Una breve aclaración previa, la palabra cultura proviene del latín “colere” que significa cultivar, refiere al cultivo del espíritu humano y de las facultades intelectuales de hombres y mujeres.

La cultura es una especie de tejido social que abarca las distintas formas y expresiones de una sociedad determinada, esto es, las costumbres, las prácticas, las maneras de ser, los rituales, los tipos de vestimentas y las normas de comportamientos son algunos de los aspectos que se incluyen en ella; permite a las personas desarrollar la capacidad de reflexión sobre si mismo, ya que a través de ella se disciernen valores y se buscan nuevas significaciones a los fenómenos.

Chile de la mano de Augusto José Ramón cambió y mucho más de lo esperado, tanto así que hoy estamos llenos de pequeños Pinochet que nos imponen su arbitrariedad, su falta de respeto y de consideración, en las relaciones más cotidianas: empresarios, políticos, profesores, curas, pastores, conserjes, cajeros, autoridades, micreros, policías, y un largo etcétera. Es un fenómeno cultural del Chile de hoy la arbitrariedad.

Pero no sólo eso, sino que también la sociedad chilena asumió un modelo cultural cuya base está en el consumismo, la competencia, el individualismo y con ello la falta de solidaridad.

Así no parece importar mucho que medios se usen para conseguir el otro gran objetivo de la sociedad: dinero. La obsesión por la riqueza y el consumismo tienden a relajar las normas que rigen la relación con el dinero, convertido en el gran  dios contemporáneo. Los pobres y marginados ven en el su camino de liberación y no en las utopías de igualdad.

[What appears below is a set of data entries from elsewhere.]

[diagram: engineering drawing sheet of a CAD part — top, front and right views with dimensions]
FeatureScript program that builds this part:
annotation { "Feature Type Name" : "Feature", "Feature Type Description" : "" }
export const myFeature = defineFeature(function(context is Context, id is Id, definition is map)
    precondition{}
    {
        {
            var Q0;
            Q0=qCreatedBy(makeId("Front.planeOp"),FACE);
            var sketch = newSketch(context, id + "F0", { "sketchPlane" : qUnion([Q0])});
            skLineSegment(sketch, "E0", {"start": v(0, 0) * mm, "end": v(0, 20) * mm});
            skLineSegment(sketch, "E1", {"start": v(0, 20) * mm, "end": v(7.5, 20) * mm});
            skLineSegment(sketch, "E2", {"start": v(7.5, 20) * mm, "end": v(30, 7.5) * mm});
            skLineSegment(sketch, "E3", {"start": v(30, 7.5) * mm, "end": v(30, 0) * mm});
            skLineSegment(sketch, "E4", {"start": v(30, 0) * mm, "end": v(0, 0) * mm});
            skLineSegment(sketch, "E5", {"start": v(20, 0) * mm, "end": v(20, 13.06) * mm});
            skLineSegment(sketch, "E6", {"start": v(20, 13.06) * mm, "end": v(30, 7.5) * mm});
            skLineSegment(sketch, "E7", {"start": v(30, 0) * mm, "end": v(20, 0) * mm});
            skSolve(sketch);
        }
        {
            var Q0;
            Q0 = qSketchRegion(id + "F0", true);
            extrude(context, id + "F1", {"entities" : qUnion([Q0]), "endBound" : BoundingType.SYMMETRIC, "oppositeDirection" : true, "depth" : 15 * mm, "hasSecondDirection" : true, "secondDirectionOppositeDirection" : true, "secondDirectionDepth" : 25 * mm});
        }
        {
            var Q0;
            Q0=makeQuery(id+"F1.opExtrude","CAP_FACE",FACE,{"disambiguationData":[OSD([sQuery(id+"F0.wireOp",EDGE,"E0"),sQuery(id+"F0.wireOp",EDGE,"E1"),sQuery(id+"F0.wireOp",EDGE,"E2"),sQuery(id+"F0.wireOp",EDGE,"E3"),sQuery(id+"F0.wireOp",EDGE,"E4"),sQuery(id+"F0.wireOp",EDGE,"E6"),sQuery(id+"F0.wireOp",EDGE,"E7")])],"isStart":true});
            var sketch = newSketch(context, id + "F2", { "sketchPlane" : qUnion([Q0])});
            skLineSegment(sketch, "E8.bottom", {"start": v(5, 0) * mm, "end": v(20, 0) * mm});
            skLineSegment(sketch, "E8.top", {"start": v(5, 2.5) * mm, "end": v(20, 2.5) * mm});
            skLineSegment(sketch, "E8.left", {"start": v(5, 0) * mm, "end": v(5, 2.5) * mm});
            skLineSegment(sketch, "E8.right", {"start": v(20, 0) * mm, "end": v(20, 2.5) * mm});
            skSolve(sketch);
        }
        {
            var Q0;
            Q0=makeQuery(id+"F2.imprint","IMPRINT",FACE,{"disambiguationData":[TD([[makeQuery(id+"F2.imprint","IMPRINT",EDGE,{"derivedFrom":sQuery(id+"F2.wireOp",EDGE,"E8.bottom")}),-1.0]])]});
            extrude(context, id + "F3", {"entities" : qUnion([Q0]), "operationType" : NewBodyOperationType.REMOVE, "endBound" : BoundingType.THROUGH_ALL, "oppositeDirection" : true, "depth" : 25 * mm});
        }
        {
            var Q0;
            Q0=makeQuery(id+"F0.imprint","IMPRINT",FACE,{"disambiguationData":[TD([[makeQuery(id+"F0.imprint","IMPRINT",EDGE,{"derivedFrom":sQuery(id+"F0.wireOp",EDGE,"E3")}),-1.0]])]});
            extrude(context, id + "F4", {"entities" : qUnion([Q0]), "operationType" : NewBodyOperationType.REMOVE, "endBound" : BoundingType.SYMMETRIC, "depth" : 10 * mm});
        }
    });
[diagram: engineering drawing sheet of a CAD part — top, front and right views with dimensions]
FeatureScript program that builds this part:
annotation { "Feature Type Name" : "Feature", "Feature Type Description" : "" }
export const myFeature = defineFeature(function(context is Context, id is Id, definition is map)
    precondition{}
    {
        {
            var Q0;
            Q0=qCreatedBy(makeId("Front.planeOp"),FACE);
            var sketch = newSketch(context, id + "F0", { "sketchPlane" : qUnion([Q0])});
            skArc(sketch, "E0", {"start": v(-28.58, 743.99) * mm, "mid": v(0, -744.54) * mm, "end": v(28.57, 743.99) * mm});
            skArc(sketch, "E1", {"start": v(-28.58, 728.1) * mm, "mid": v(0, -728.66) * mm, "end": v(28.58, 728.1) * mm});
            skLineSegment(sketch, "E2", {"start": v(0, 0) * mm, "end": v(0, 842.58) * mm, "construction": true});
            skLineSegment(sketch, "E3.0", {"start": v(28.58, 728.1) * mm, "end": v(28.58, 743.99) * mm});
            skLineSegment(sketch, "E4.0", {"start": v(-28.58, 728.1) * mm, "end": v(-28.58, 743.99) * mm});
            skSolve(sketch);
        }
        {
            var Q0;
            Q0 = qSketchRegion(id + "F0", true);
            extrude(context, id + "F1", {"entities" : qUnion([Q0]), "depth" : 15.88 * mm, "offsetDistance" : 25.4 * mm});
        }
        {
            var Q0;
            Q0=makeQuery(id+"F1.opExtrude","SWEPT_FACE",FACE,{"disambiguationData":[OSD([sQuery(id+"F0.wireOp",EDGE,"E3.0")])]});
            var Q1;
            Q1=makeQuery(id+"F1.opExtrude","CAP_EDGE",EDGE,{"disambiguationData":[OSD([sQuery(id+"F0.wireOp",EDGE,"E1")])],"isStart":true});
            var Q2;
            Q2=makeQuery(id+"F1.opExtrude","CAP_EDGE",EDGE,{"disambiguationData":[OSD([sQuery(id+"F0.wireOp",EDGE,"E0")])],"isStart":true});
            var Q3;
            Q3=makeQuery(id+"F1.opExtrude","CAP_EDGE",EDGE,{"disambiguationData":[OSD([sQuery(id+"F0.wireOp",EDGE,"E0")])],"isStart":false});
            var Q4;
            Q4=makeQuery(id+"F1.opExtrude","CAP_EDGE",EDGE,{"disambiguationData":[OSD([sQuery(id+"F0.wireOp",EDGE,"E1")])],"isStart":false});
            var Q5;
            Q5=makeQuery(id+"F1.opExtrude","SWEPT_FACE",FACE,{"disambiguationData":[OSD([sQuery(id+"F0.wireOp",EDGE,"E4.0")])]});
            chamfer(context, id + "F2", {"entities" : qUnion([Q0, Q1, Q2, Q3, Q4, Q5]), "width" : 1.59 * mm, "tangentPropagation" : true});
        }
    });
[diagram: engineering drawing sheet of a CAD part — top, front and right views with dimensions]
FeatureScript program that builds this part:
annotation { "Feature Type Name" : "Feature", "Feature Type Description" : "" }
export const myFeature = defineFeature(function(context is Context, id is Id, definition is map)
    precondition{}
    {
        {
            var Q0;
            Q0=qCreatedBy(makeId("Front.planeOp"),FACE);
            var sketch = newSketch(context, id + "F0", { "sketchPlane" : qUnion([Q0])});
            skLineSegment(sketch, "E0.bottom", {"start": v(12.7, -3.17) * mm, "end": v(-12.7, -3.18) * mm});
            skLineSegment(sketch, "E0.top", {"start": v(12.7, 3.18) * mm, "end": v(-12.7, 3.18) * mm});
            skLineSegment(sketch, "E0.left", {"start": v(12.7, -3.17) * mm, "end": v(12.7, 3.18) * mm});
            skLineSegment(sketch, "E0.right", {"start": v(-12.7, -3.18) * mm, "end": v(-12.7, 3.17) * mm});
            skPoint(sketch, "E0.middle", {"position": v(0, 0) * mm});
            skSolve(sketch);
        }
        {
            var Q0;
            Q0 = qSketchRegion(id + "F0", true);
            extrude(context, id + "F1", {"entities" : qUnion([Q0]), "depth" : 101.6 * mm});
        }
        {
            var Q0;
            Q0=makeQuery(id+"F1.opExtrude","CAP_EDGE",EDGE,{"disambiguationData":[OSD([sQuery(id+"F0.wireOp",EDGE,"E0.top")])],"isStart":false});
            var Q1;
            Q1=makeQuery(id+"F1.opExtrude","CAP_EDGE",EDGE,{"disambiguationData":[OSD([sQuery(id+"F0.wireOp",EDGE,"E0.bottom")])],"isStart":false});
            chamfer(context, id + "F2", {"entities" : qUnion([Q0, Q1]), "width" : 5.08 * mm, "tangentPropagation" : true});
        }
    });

En una sociedad de esas características, se hace común la inmoralidad en los negocios, léase colusiones empresariales, el tráfico de influencias, las elusiones en el pago de impuestos, el incumplimiento de las leyes laborales y la conexión siempre difícil entre política y negocios.

Todos esos fenómenos son expresiones cotidianas del individualismo competitivo, que no conoce otro precepto moral que el cuidado del interés propio. Lo anterior, sumado a la crisis de las Iglesia Católica, deja a nuestra sociedad sin controles morales, que son los reguladores básicos y esenciales de las conductas públicas y privadas.

Sin duda un fenómeno mundial, que en nuestro país validó fundamentalmente la concertación de partidos por la democracia, que en sus gobiernos, legitimó el neoliberalismo ante el pueblo y pensó que el desarrollo pleno del mercado, la política de los acuerdos y un cierto consenso social que se instalaba en los discursos y esencialmente en  las prácticas políticas de los partidos, dejando afuera de cualquier proyecto a las organizaciones y los movimientos sociales, eran el camino correcto hacia un supuesto desarrollo.

Sus dirigentes no fueron capaces de darse cuenta (o tal vez fue una opción pensada) que esto traía aparejada una consecuencia fundamental, la construcción de un modelo cultural del libre mercado.

No es extraño entonces que, ante el debilitamiento de la cultura de la solidaridad y el ascenso de la cultura del individualismo y el dinero, sea el magnate, quien pese a sus grandes incapacidades valóricas y sus mentiras sistemáticas, quien triunfa.

Parafraseando a Moulian, “sociedades con grandes desigualdades sociales, muestran que la ética individualista se ha impuesto y que esas formas suntuosas del consumo se ven como un derecho. Eso revela un debilitamiento de la influencia de ciertas temáticas colocadas por las ideologías religiosas o políticas progresistas, entre ellos los temas de la solidaridad o de la justicia social. Pero también el consumo hedonista de los sectores populares o de las capas medias bajas se relaciona con el síndrome individualista.”

La tarea es ardua para el progresismo, la reconquista del poder supone enfrentar y vencer la cultura del individualismo con una cultura de la solidaridad.